Mood: sad
Now Playing: maroon 5 - wake up call
Topic: updates
I been delaying writing this for some reason. I don’t know why I am but I feel that I should start writing about what’s going on.
Right now I feel hurt, lonely, depressed, miserable, and confused. Sometimes I wonder how I can manage to function each and everyday.
Sometimes I feel like I want to be able to express myself but am having a hard time trying to do that. When I want to things don’t go as planned.
Sometimes I feel like I won’t get happiness. It seems like soon as something good comes my way then something or someone comes along and messes things up. I feel like I can’t catch a break on it. Its so not fair. Some of my friends do worse things than me and they can keep a relationship and me I try my hardest to do the right thing and it blows up in my face.

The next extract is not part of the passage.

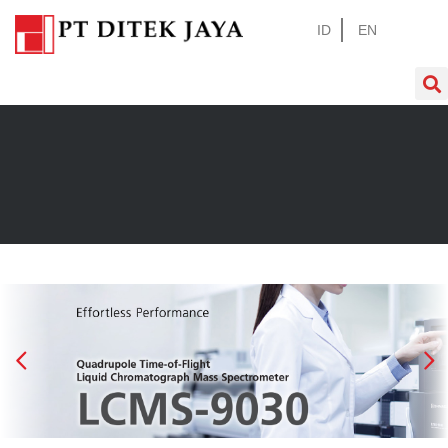
ID
EN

I don’t think that is fair. At first I thought that it was just my imagination but it isn’t. I feel that I do what they do it will get worse. I am not trying to be pessimistic. I been having nightmare about everything that happens and not sleeping so well.
Let see….. Andrew and I aren’t friends anymore. Let pretty much let Daniela control his life and she read some old emails and found out about Andrew and me having sex this past April and last April. I knew that it would come out but she went after me than Andrew. I know I was wrong and I regretted that for the rest of my life but I was really mad that she didn’t go after Andrew and they are still together. Then they both deserve each other cause it doesn’t make any sense that she let him get away with that then she wants to threaten me.
I don’t want Andrew and I don’t love him. I am glad that we aren’t friends. There are times when I think about it and say that I miss him but I don’t want anything to do with him cause of his lies and backstabbing. I don’t trust him anymore and I don’t think I will ever trust him.
Logan is the guy I currently have feelings for. I know him for about five months. I enjoy his company and like how he makes me feel. We have been off and on for the relationship thing and each time we get back together things are good and get better. We aren’t together right now. If we do I don’t know for sure but I think it will be better than this time. He doesn’t talk to me about how he feels until after he freaks out and breaks it off. The only thing I can do is cry cause I blame myself for it. Right now we are friends and don’t get me wrong I am happy that we are friends but I still wanted the relationship. I am going to prove to him that we can do this and have the relationship with both want and to communicate and have everything and be happy.
Not really sure yet on how I want to do it but don’t worry I will. I feel somewhat better writing how I feel about things. Especially the main parts I wanted to talk about.